Validité de la marque (oui) - Droit antérieur sur un nom de domaine - Exploitation effective du nom de domaine

Marque n° 4 849 840 de la société Evopps

La demande de nullité de la marque KAPTIZ pour les produits et services des classes 9 et 42, fondée sur l’atteinte au nom de domaine antérieur kapix.fr, est rejetée. Selon l’article L. 711-3, I, 4) du CPI, une marque est susceptible d’être annulée si elle porte atteinte à un nom de domaine, dont la portée n’est pas seulement locale, s’il existe un risque de confusion dans l’esprit du public. Cette portée doit être appréciée tant dans sa dimension géographique qu'économique et le signe doit être effectivement utilisé d’une manière suffisamment significative dans la vie des affaires. En l’espèce, si la société demanderesse établit la mise en ligne du site exploité sous le nom de domaine kapix.fr antérieurement à la demande d’enregistrement de la marque contestée, elle ne justifie cependant ni d'un rayonnement géographique national ni d'un rayonnement économique de son nom de domaine.
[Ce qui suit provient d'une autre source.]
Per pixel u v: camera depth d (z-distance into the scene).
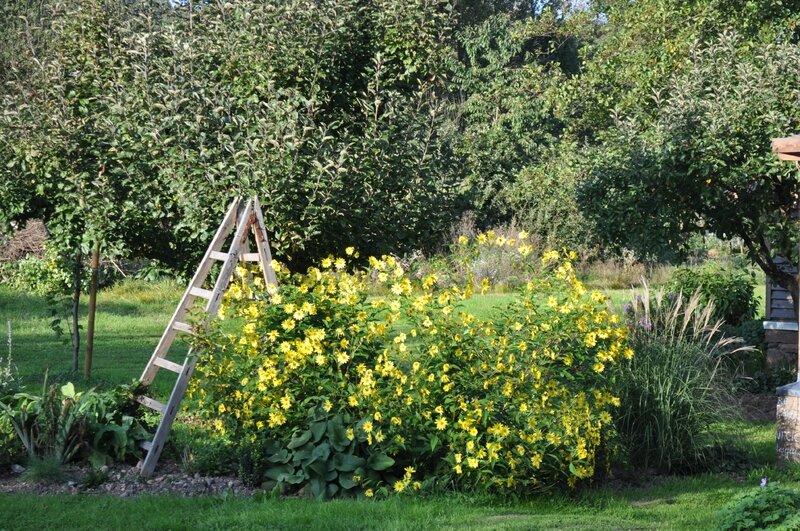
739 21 13.26
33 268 22.17
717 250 26.75
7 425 6.99
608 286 26.22
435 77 10.01
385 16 9.81
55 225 9.84
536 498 6.26
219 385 6.69
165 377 11.96
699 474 7.46
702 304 13.49
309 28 9.16
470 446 5.96
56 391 6.97
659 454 7.41
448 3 10.14
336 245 9.11
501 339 6.24
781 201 10.66
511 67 34.62
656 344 7.83
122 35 10.10
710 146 9.79
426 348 6.36
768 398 10.71
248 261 7.47
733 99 10.07
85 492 6.25
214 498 6.06
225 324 7.20
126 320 19.84
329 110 9.65
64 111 9.24
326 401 6.30
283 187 8.23
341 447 6.27
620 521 5.68
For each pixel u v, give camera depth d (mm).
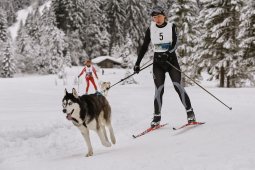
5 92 27859
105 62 87438
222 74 32500
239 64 31250
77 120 6320
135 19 91812
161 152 5309
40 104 15453
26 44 95000
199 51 33062
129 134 8367
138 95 21078
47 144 8047
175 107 13555
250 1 30312
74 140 8414
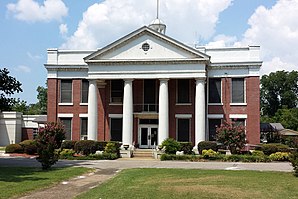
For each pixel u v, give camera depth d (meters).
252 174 21.38
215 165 28.50
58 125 36.12
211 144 36.12
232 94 40.62
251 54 40.81
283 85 94.75
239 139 34.53
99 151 36.09
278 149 35.06
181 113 40.94
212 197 13.73
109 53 39.91
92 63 39.97
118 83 42.50
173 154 34.75
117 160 33.69
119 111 42.12
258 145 37.44
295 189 15.65
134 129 41.50
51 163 24.34
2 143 59.97
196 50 38.38
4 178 19.42
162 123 38.47
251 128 39.84
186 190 15.30
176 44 38.81
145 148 41.16
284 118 81.25
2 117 60.34
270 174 21.39
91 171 23.88
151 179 19.08
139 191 15.03
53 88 43.16
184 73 38.66
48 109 43.00
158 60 38.78
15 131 60.25
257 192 14.86
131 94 39.53
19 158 35.19
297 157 20.67
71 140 41.00
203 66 38.47
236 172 22.55
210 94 41.00
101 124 42.12
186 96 41.16
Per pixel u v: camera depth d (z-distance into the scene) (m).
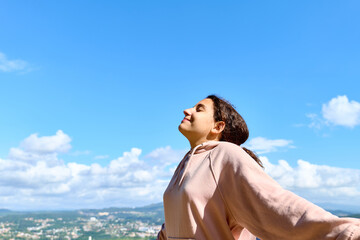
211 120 1.62
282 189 1.09
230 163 1.25
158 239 1.75
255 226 1.11
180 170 1.45
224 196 1.23
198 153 1.43
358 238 0.80
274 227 1.03
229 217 1.26
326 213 0.93
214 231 1.23
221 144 1.36
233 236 1.24
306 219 0.94
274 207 1.04
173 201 1.37
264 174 1.17
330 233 0.87
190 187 1.28
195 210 1.25
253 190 1.12
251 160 1.23
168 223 1.42
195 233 1.24
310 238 0.93
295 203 1.00
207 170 1.30
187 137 1.65
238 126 1.65
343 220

Il peut être admis qu'un nom de domaine, en ce qu'il est décliné en «.fr», a potentiellement une portée nationale et pas seulement locale. Son exploitant doit toutefois rapporter la preuve du caractère effectif de cette portée préalablement à la demande d’enregistrement de la marque contestée. Or la demanderesse n’apporte aucune preuve de l’existence d’une transaction et ne produit aucun document comptable, devis ou facture attestant d’une activité commerciale effective en lien avec le nom de domaine kapix.fr sur le territoire.

CA Aix-en-Provence, ch. 3-1, 25 sept. 2024, Sparda SAS c. INPI et al, 23/07893 (M20240219)
(Confirmation décision INPI, 15 mai 2023, NL 22-0183 ; NL20220183)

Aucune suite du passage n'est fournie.